(Dataset rows)
[start]

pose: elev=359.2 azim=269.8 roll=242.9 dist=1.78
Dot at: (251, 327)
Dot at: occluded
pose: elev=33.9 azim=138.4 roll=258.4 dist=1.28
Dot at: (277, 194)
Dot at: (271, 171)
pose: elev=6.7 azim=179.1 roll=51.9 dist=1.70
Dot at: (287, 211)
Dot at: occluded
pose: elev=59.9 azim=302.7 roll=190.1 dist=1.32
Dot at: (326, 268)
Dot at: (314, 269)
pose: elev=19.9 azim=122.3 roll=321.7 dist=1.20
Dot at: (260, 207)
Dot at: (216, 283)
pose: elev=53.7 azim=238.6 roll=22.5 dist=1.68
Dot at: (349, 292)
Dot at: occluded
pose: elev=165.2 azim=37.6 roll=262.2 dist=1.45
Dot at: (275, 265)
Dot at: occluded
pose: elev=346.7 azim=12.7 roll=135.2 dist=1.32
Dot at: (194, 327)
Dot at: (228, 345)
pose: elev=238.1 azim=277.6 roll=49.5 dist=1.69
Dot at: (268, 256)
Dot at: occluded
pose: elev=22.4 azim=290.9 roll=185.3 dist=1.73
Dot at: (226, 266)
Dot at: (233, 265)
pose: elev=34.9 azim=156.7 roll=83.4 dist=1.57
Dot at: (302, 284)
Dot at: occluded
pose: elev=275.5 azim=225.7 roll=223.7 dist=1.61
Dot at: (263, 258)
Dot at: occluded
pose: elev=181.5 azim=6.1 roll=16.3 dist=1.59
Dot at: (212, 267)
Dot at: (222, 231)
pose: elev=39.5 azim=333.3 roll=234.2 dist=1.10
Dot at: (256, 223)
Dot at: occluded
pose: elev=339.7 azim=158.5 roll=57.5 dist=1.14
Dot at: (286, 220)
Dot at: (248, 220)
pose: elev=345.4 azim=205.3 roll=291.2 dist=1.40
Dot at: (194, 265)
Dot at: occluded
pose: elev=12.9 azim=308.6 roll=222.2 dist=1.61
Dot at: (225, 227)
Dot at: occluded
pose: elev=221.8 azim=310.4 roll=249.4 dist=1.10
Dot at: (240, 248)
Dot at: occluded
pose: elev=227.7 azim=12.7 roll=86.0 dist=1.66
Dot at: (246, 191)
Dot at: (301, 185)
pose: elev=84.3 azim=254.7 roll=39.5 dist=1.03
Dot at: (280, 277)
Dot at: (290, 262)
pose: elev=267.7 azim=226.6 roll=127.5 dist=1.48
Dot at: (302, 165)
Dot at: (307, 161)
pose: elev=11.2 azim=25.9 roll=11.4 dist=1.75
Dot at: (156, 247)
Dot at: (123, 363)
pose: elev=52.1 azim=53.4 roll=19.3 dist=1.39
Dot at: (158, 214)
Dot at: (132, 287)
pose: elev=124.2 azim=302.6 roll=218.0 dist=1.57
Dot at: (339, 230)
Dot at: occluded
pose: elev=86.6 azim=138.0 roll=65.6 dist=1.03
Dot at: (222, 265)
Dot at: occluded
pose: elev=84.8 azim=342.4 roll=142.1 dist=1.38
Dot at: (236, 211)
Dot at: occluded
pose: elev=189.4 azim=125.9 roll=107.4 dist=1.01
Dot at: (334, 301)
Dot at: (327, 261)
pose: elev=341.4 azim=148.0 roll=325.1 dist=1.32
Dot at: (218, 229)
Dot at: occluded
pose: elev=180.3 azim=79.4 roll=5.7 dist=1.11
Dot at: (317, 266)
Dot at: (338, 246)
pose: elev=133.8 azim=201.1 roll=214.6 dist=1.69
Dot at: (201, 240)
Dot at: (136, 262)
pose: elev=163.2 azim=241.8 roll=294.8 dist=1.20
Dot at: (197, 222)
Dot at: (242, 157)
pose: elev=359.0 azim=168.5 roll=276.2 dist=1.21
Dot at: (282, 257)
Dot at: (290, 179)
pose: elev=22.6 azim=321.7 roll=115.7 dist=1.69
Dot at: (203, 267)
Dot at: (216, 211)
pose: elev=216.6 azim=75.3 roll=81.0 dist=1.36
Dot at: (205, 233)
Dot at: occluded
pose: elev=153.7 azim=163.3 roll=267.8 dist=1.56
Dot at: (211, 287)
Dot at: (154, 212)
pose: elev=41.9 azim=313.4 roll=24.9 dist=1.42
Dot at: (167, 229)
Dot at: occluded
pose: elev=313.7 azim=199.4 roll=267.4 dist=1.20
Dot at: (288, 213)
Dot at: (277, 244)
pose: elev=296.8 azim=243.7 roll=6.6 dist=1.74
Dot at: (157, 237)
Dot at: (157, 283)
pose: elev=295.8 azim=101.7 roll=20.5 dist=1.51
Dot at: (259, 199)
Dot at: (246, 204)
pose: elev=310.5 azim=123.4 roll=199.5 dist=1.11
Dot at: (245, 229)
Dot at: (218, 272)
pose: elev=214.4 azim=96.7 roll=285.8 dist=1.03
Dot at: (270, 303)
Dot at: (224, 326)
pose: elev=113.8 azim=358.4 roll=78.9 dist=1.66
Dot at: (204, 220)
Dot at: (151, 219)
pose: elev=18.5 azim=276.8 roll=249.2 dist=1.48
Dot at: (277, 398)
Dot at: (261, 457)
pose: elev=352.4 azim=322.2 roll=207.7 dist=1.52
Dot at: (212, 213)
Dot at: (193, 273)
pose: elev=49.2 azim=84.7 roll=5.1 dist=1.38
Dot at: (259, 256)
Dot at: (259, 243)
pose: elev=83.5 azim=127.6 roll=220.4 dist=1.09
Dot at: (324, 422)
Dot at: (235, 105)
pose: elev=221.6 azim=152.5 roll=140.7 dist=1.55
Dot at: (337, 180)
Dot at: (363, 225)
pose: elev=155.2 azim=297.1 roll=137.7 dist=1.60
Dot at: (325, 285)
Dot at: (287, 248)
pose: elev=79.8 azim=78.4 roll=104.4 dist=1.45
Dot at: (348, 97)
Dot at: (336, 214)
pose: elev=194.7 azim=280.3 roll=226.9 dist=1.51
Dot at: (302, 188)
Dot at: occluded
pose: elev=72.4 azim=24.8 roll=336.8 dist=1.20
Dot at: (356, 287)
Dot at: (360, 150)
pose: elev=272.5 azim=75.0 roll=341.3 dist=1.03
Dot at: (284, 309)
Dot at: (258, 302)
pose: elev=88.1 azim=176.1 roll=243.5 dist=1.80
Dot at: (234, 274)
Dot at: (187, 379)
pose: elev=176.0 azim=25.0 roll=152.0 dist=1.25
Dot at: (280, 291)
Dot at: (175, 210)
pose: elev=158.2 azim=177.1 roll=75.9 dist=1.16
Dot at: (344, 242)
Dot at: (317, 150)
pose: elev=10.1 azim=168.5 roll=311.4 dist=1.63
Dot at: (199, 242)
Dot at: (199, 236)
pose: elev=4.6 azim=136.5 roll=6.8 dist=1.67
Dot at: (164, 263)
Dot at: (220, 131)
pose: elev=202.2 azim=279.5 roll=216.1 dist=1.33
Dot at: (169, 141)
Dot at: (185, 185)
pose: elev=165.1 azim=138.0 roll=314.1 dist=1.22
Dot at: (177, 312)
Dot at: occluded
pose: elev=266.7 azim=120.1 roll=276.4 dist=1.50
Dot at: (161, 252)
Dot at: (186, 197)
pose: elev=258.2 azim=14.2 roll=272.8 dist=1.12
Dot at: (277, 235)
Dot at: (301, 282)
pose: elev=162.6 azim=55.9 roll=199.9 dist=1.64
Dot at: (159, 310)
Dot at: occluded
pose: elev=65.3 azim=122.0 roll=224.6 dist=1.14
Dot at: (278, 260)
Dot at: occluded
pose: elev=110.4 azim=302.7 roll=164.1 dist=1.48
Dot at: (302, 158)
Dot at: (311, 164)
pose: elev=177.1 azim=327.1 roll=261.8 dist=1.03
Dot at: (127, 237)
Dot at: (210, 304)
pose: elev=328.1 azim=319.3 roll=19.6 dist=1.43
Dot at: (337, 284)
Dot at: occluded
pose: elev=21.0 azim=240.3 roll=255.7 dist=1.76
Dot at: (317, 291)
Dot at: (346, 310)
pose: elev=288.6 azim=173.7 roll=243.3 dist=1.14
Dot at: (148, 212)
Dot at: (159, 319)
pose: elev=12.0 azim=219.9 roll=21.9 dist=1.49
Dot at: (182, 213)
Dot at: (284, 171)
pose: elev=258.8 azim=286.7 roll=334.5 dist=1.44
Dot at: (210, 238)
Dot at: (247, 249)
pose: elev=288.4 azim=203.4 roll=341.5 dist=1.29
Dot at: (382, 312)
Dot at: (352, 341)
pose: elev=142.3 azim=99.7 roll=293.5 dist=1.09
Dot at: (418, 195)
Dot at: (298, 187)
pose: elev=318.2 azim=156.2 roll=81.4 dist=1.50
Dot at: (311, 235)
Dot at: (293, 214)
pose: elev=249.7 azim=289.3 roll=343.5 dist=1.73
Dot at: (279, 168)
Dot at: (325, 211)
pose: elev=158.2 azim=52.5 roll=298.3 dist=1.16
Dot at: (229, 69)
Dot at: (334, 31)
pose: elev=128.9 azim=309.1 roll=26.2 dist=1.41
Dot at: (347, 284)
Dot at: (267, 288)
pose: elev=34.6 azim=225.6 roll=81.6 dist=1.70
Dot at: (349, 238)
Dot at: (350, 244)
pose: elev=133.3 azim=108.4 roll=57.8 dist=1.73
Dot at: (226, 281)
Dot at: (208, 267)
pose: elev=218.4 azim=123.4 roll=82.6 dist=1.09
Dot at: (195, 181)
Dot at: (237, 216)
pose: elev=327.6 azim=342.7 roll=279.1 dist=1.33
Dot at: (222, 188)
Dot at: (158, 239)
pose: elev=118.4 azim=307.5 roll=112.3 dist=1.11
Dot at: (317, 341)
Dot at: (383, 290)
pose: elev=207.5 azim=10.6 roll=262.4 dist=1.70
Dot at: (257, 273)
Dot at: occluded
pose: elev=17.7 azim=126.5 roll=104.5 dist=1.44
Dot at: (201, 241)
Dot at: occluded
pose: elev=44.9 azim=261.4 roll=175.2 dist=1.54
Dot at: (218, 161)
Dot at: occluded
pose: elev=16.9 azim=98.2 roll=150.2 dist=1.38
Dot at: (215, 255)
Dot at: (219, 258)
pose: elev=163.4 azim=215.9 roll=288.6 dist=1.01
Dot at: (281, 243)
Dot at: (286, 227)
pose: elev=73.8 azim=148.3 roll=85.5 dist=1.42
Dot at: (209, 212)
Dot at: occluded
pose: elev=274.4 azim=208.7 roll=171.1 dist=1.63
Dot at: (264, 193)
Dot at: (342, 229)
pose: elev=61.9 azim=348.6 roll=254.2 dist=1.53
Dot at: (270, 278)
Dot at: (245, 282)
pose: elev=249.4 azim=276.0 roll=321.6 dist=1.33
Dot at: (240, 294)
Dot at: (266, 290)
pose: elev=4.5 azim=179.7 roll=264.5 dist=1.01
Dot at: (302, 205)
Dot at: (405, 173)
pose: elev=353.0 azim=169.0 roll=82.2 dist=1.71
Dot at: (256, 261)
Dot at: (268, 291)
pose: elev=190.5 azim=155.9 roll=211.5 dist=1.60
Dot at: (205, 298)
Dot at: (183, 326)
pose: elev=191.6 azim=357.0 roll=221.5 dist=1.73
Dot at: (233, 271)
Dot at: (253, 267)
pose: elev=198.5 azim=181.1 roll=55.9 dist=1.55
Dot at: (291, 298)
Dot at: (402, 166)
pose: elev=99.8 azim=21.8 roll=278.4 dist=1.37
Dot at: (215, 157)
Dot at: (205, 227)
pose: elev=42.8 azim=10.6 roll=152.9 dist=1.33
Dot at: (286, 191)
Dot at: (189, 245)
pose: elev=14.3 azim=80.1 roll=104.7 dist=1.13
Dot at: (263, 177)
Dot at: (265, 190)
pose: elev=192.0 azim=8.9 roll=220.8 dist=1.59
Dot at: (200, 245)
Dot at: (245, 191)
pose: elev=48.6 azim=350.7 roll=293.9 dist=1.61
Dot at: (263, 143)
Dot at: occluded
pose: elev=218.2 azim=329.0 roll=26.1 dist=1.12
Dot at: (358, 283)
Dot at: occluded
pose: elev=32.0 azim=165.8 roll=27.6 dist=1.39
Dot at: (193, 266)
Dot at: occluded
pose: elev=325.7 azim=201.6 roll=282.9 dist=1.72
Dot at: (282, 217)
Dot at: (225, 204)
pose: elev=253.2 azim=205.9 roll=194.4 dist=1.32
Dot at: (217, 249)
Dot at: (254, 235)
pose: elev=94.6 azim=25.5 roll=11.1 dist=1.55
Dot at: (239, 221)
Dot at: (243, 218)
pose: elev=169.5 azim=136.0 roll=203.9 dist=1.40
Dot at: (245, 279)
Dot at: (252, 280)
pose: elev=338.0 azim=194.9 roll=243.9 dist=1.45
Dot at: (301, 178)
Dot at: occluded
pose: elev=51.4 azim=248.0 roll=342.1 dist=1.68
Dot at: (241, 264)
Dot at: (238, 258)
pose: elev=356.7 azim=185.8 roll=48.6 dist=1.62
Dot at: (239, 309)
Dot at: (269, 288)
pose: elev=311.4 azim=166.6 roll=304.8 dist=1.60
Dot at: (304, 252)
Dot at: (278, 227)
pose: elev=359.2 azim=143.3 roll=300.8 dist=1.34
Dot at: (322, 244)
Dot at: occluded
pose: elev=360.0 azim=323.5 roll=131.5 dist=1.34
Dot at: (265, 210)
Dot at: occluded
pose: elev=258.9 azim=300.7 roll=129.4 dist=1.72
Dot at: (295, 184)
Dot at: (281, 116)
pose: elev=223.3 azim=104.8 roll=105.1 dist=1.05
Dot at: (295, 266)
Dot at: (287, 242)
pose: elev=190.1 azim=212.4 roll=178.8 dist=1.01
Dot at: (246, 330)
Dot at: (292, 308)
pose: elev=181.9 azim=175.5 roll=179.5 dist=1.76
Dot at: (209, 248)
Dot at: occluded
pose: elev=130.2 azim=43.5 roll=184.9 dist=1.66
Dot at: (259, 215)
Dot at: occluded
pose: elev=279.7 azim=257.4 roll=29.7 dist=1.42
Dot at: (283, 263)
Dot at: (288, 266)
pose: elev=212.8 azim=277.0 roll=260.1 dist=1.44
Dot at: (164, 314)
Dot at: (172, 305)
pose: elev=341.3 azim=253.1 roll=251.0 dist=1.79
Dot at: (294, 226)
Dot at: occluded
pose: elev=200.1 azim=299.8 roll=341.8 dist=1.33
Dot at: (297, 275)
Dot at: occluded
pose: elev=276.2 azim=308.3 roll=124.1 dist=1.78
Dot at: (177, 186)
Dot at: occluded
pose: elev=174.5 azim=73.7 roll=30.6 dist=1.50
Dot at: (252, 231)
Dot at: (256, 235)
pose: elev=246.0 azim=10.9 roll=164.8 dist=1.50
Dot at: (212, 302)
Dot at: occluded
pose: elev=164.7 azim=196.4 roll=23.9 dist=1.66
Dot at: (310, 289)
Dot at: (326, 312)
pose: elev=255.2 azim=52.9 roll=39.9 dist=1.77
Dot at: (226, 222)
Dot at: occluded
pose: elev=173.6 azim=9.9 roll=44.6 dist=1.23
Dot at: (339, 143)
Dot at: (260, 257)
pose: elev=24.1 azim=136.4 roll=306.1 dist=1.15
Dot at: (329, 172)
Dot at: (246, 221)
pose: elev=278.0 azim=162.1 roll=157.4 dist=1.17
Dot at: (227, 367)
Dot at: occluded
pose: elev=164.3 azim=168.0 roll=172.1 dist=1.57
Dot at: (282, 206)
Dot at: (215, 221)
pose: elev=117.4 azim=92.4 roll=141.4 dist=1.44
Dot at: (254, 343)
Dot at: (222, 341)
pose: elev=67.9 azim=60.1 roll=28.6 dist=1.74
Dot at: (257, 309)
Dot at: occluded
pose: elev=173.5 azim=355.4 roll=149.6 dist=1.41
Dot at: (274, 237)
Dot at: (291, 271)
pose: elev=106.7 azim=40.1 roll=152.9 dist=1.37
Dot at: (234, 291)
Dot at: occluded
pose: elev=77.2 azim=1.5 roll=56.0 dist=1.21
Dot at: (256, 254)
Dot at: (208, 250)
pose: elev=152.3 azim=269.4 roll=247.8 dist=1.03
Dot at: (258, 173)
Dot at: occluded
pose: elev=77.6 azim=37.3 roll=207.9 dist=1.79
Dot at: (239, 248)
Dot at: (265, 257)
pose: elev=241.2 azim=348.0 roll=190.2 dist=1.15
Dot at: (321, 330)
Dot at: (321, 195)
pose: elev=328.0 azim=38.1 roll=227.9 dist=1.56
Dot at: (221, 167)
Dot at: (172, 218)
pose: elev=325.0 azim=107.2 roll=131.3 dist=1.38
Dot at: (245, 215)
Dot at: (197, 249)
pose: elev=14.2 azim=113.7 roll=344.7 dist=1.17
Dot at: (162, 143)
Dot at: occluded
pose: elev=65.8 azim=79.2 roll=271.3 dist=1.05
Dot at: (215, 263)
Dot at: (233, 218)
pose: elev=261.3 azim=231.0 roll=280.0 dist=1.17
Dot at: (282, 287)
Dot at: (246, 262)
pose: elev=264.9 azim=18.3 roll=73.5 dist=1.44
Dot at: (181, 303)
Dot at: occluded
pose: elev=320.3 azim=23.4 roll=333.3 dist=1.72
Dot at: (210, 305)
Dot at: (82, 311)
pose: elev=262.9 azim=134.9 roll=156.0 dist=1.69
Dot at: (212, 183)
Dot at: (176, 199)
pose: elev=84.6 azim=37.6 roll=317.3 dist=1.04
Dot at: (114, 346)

[end]

> Work to be completed:
Turn the listing lines, starting with the line that contains "pose: elev=173.6 azim=9.9 roll=44.6 dist=1.23" and going on through the line that contains "Dot at: (233, 218)", into a Markdown table with the columns Row and Listing line. Number each row and leave out any blank lines.

> Problem solution:
| Row | Listing line |
|---|---|
| 1 | pose: elev=173.6 azim=9.9 roll=44.6 dist=1.23 |
| 2 | Dot at: (339, 143) |
| 3 | Dot at: (260, 257) |
| 4 | pose: elev=24.1 azim=136.4 roll=306.1 dist=1.15 |
| 5 | Dot at: (329, 172) |
| 6 | Dot at: (246, 221) |
| 7 | pose: elev=278.0 azim=162.1 roll=157.4 dist=1.17 |
| 8 | Dot at: (227, 367) |
| 9 | Dot at: occluded |
| 10 | pose: elev=164.3 azim=168.0 roll=172.1 dist=1.57 |
| 11 | Dot at: (282, 206) |
| 12 | Dot at: (215, 221) |
| 13 | pose: elev=117.4 azim=92.4 roll=141.4 dist=1.44 |
| 14 | Dot at: (254, 343) |
| 15 | Dot at: (222, 341) |
| 16 | pose: elev=67.9 azim=60.1 roll=28.6 dist=1.74 |
| 17 | Dot at: (257, 309) |
| 18 | Dot at: occluded |
| 19 | pose: elev=173.5 azim=355.4 roll=149.6 dist=1.41 |
| 20 | Dot at: (274, 237) |
| 21 | Dot at: (291, 271) |
| 22 | pose: elev=106.7 azim=40.1 roll=152.9 dist=1.37 |
| 23 | Dot at: (234, 291) |
| 24 | Dot at: occluded |
| 25 | pose: elev=77.2 azim=1.5 roll=56.0 dist=1.21 |
| 26 | Dot at: (256, 254) |
| 27 | Dot at: (208, 250) |
| 28 | pose: elev=152.3 azim=269.4 roll=247.8 dist=1.03 |
| 29 | Dot at: (258, 173) |
| 30 | Dot at: occluded |
| 31 | pose: elev=77.6 azim=37.3 roll=207.9 dist=1.79 |
| 32 | Dot at: (239, 248) |
| 33 | Dot at: (265, 257) |
| 34 | pose: elev=241.2 azim=348.0 roll=190.2 dist=1.15 |
| 35 | Dot at: (321, 330) |
| 36 | Dot at: (321, 195) |
| 37 | pose: elev=328.0 azim=38.1 roll=227.9 dist=1.56 |
| 38 | Dot at: (221, 167) |
| 39 | Dot at: (172, 218) |
| 40 | pose: elev=325.0 azim=107.2 roll=131.3 dist=1.38 |
| 41 | Dot at: (245, 215) |
| 42 | Dot at: (197, 249) |
| 43 | pose: elev=14.2 azim=113.7 roll=344.7 dist=1.17 |
| 44 | Dot at: (162, 143) |
| 45 | Dot at: occluded |
| 46 | pose: elev=65.8 azim=79.2 roll=271.3 dist=1.05 |
| 47 | Dot at: (215, 263) |
| 48 | Dot at: (233, 218) |